Aquel día solo se levantó por una cuestión de responsabilidad. Trabajaba en una agencia de detectives que aceptaba investigaciones de delitos en general y en el ámbito de pequeñas y grandes empresas. Hacían labores de seguridad y vigilancia, y elaboraban informes sobre corporaciones. Algunas veces, hacían trabajo forense, perseguían a acusados que hubieran quebrantado la libertad condicional, hacían trabajos para el gobierno, y más cosas. El director, Archer Hunt, era un jefe muy duro, pero aquel era el mejor trabajo que él había tenido en la vida. Era el segundo al mando y se encargaba de las Tecnologías de la Información. Aunque no había empezado en ese campo, en realidad…

No, él había empezado su carrera allanando moradas.

Se olvidó de aquellos viejos recuerdos, se puso la ropa de correr y llegó al punto de reunión sin matar a nadie por mirarlo mal. Se trataba de toda una hazaña, teniendo en cuenta lo temprano que era.

Spence lo estaba esperando y, sin decir una palabra, le entregó un café. Esperó a que la cafeína hubiera hecho efecto, y le dijo:

–Llegas tarde.

–No ha sonado la alarma –respondió Joe.

–Porque tú no usas alarma –replicó Spence.

Cierto. Él tenía un reloj interno. Era una de las cosas que podía agradecerle al ejército.

–¿Estás bien? –le preguntó Spence–. Normalmente, a estas horas estás de mal humor, pero no parece que estés especialmente malhumorado hoy.

–Vete a la mierda.

Spencer era muy rico, y tan inteligente, que una vez había estado trabajando para un gabinete estratégico del gobierno. Joe no era rico, aunque también había trabajado para el gobierno, en su caso, para el ejército. Sin embargo, no era su cerebro lo más demandado, sino el hecho de que podía ser letal cuando fuese necesario.

Su improbable amistad con Spencer había comenzado en la partida de póquer semanal que se celebraba en el sótano del Edificio Pacific Pier. Spence era el dueño del edificio, así que jugaba al póquer con desenfreno. Él jugaba al póquer del mismo modo que vivía la vida: de un modo temerario. Eso les había unido.

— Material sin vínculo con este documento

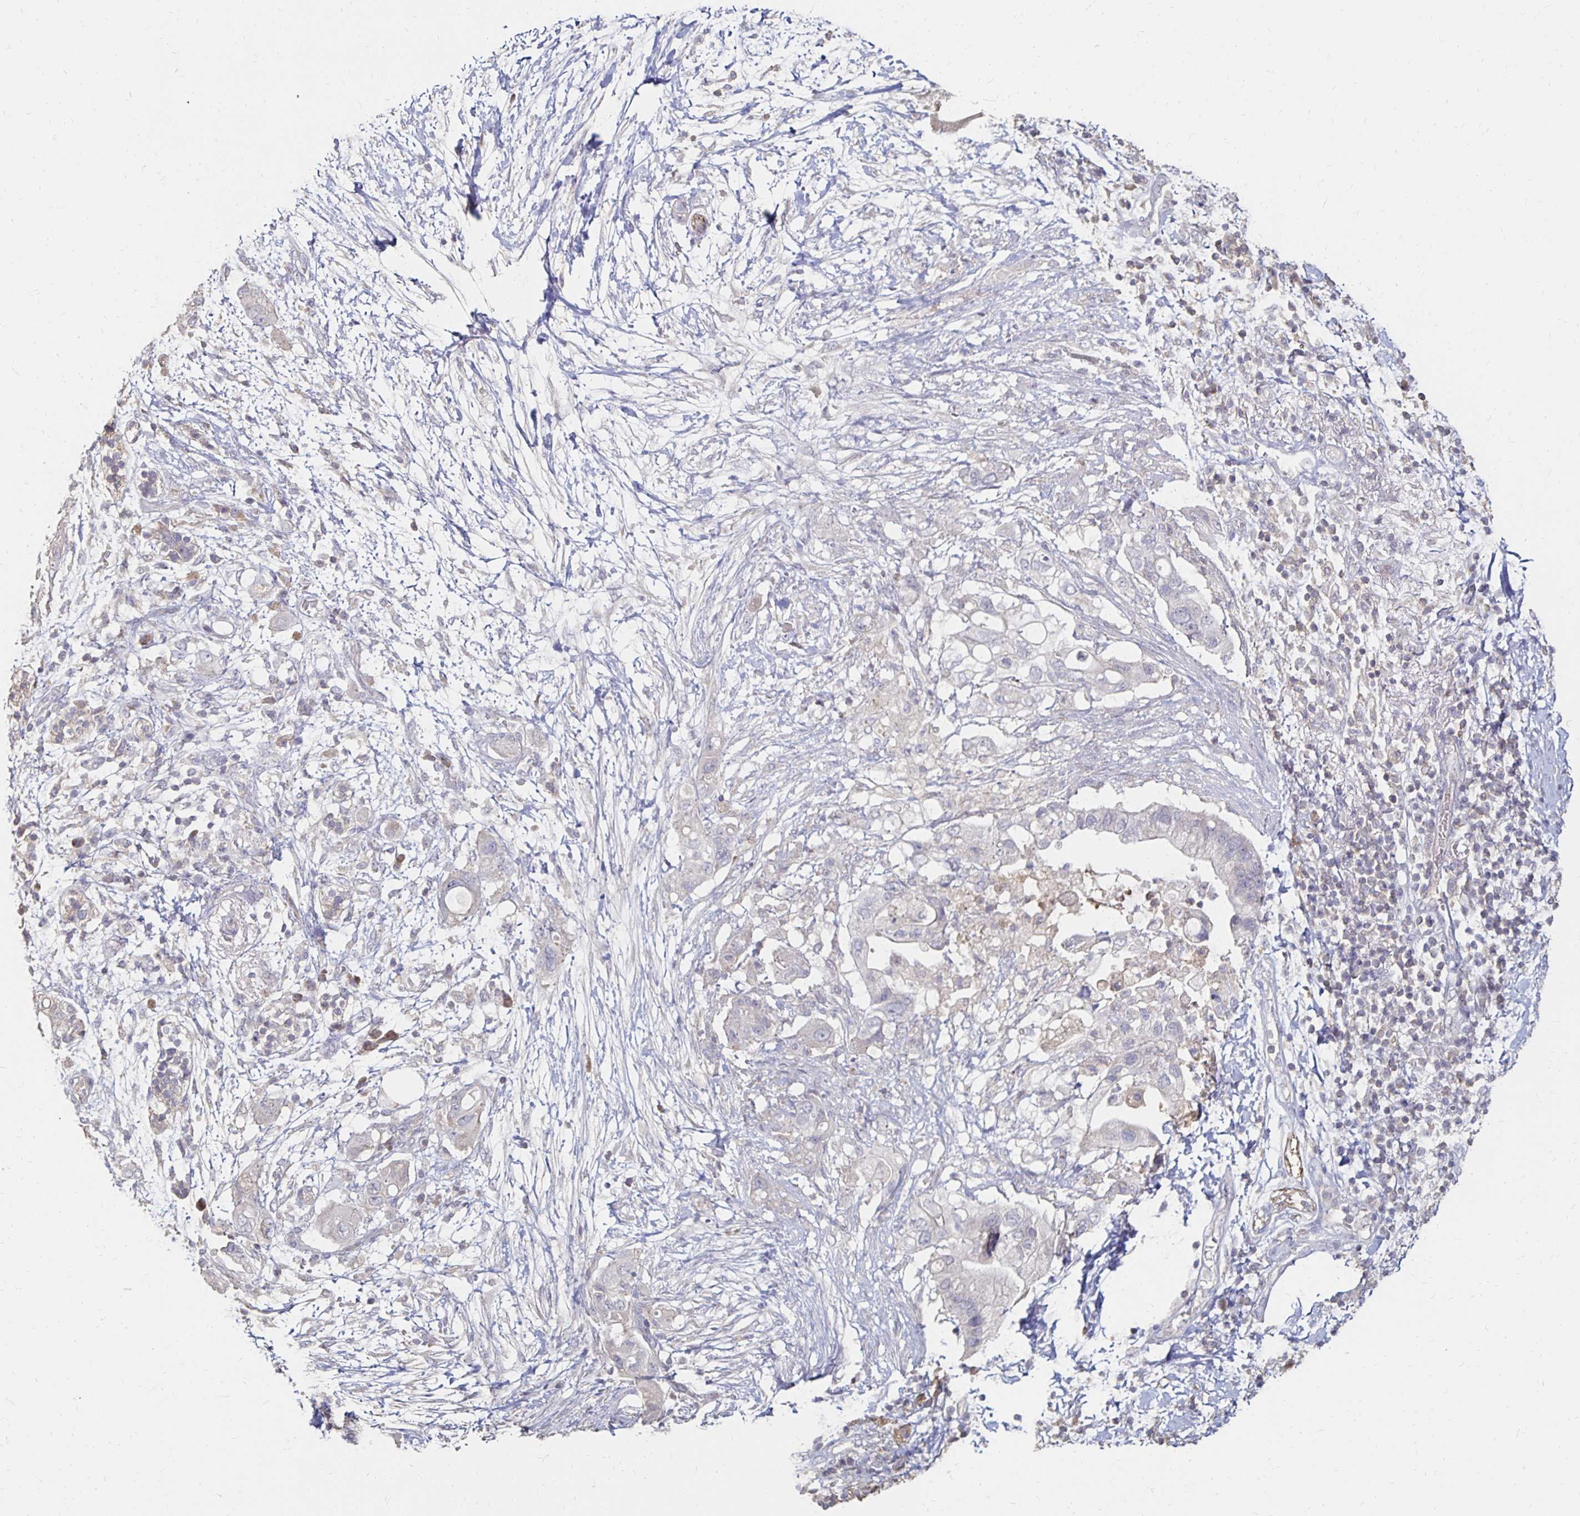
{"staining": {"intensity": "negative", "quantity": "none", "location": "none"}, "tissue": "pancreatic cancer", "cell_type": "Tumor cells", "image_type": "cancer", "snomed": [{"axis": "morphology", "description": "Adenocarcinoma, NOS"}, {"axis": "topography", "description": "Pancreas"}], "caption": "There is no significant positivity in tumor cells of pancreatic cancer (adenocarcinoma).", "gene": "ZNF727", "patient": {"sex": "female", "age": 72}}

A Spence tampoco le gustaba madrugar, y no era precisamente tierno, así que aceptó el «Vete a la mierda» de Joe como un «Estoy bien». Entonces, tiraron los vasos de café a una papelera y empezaron a correr. Aquel día, llegaron a las escaleras de Lyon Street, un tramo de 332 peldaños. La tortura de subirlo aumentaba porque, con la niebla de aquella mañana, no se veía el último tercio, y parecía un ascenso interminable, una meta inalcanzable. Ellos no permitieron que eso les detuviera. Se esforzaron más aún, tratando de superarse el uno al otro.

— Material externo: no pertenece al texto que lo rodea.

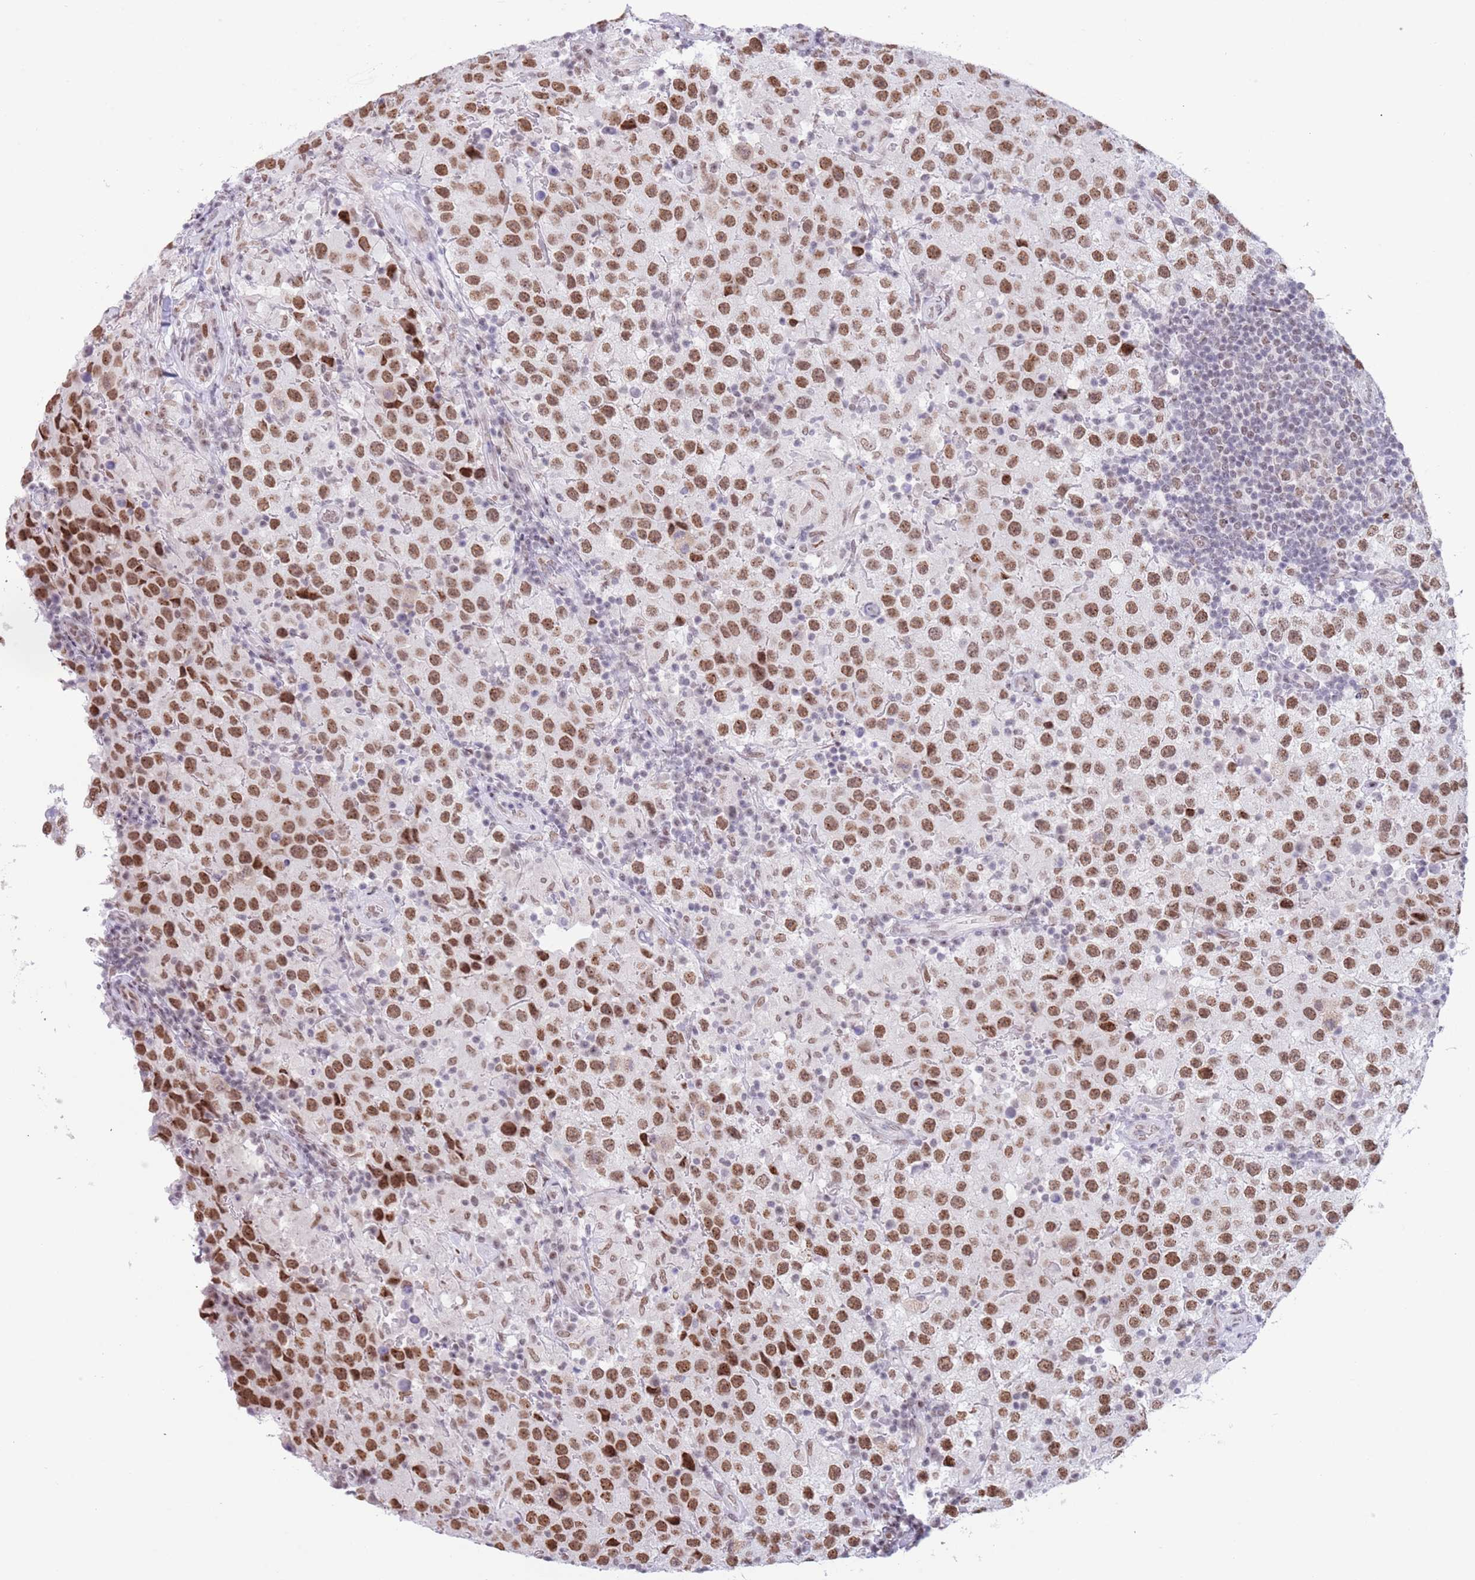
{"staining": {"intensity": "moderate", "quantity": ">75%", "location": "nuclear"}, "tissue": "testis cancer", "cell_type": "Tumor cells", "image_type": "cancer", "snomed": [{"axis": "morphology", "description": "Seminoma, NOS"}, {"axis": "morphology", "description": "Carcinoma, Embryonal, NOS"}, {"axis": "topography", "description": "Testis"}], "caption": "Immunohistochemical staining of human testis embryonal carcinoma exhibits moderate nuclear protein staining in about >75% of tumor cells.", "gene": "ZNF382", "patient": {"sex": "male", "age": 41}}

Cuando llegaron al final de la escalera, no se detuvieron, sino que entraron en Presidio, un parque en el que se podía correr kilómetros por pistas forestales. Casi inmediatamente, la ciudad quedó atrás y se desvaneció detrás del bosque de eucaliptos.

Spence estaba en una forma física excelente, pero, para Joe, el entrenamiento era su forma de ganarse la vida. Ocho kilómetros después, Joe adelantó a Spence y llegó el primero al edificio, entre jadeos, sudando.

–Estás loco –le dijo Spence, sin aliento. Se inclinó hacia delante y se apoyó con las manos en las rodillas–. Espero que hayas dejado atrás a tus demonios.

–No corro lo suficiente como para conseguir eso –dijo Joe.

Spence se irguió con el ceño fruncido.

–¿Lo ves? Sabía que pasaba algo. ¿Están bien tu padre y Molly?

–Sí, están bien, y yo, también –dijo Joe, cabeceando. No sabía lo que le ocurría, aparte de sentirse inquieto. Su padre era… bueno, era su padre.

–¿Es por el trabajo? –le preguntó Spence.

Joe cabeceó. Su trabajo era gratificante y le proporcionaba la dosis de adrenalina diaria que necesitaba.

–Estoy bien –repitió.

–Sí, eso es lo que tú dices –respondió Spence, y agitó la cabeza–. Voy a estar aquí. Vamos a quedarnos en San Francisco unos cuantos meses.

Spence se había enamorado, no hacía mucho tiempo, de Colbie Albright, una autora de libros fantásticos que vivía en Nueva York. Desde entonces, habían estado repartiendo su tiempo entre las dos ciudades, pero los dos preferían San Francisco y vivían en un ático del quinto piso del Edificio Pacific Pier donde trabajaba Joe.

Colbie había sido fantástica para Spence. Había conseguido que fuera más humano que nunca, y mucho más feliz. Joe se alegraba por él, aunque no entendía enteramente la vida que vivía Spence en nombre del amor. Entendía la necesidad o el deseo de compartir la vida, pero no pensaba que él tuviera nada que ofrecer. Era un soldado curtido en el ejército que se había convertido en experto en seguridad, y sabía cómo proteger a los demás, pero ¿qué más podía darle a una mujer? ¿Enseñarle a manejar un arma? ¿Enseñarle cómo incapacitar a un hombre en un segundo y medio? No eran cosas que quisiera saber o que necesitara saber una persona normal.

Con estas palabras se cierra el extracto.